Title: Sachi’s Isochron
Artist: Warren Carther
City of Ottawa Art Collection: 2001-0358
Sachi's Isochron, a permanent window installed high on the southwest rotunda wall, creates a mystical acknowledgement of time and date. The use of Dichroic glass enables the transformation of the daytime image of a yellow sun disk to a blue crescent at night. Also, twice a year at noon, a red triangular area is illuminated for an hour, marking the dates of the autumnal and vernal equinoxes. With the help of an astronomer, Warren Carther achieved this effect by attaching a mechanical device at the rear of the glass panel that aligns itself with the sun on the equinoxes. Carther received a BFA in glass blowing at the California College of Arts and Crafts, 1978. Having produced over 60 projects in his career to date, Warren Carther has installed permanent works in Japan, Hong Kong, France, Canada and the United States.

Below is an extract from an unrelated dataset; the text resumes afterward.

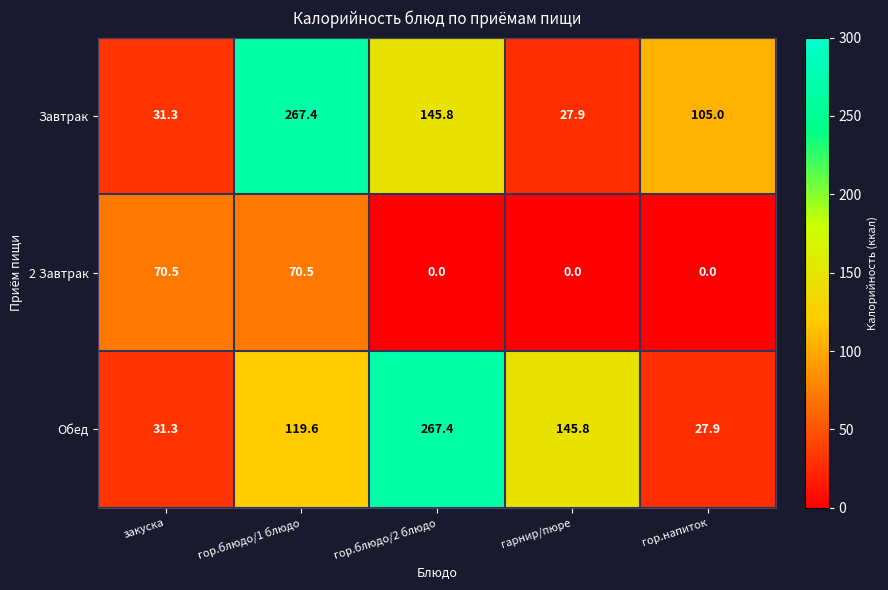

Count the number of data series in this chart.

3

Artist: Stephen Brathwaite
Materials: glass,granite and steel
Location: Andrew S. Haydon Hall – Council Chambers
City of Ottawa Art Collection: 2001-0365
For this particular piece, fragments of polished granite with cut and raw edges are being supported and united by a structure of steel. Located in Council Chambers as a backdrop to all City decisions, the work expresses the need for collaboration. A figure cast in glass appears to be pushing part of the piece into place while another uses the support to climb on. The stone is a symbol of community and is divided into eleven fragments, representing the eleven amalgamated municipalities of Ottawa that vary in size, shape, and character. Though the stones do not fit together as a perfect whole, Structure acknowledges and applauds the effort given to keep the piece unified. Local glass artist, Stephen Brathwaite, has an extensive commission practice and is included in public, private, and corporate collections. He has completed work for the Canadian Consulate in Chicago, the Canadian Pavilions in Spain and Korea, and at Strathcona Park, Ottawa.
Title: V.I.P. (Virtual Instrument Paradigm)
Artist: Michael Bussière
Materials: concrete, speakers and electronic components
Location: Marion Dewar Plaza
City of Ottawa Art Collection: 2001-0549
Made up of concrete towers housing speakers and electronic components, V.I.P. is the City of Ottawa's first computer-based artwork. V.I.P. may generate its own music or emit sound compositions activated by movement on the pathway. Developed by composer and innovator of electronic media Michael Bussière, this interactive installation combines sculptural forms designed and constructed by Mark West with surprising musical arrangements. V.I.P. is an experiment in art that explores the potential of computer music and public performance.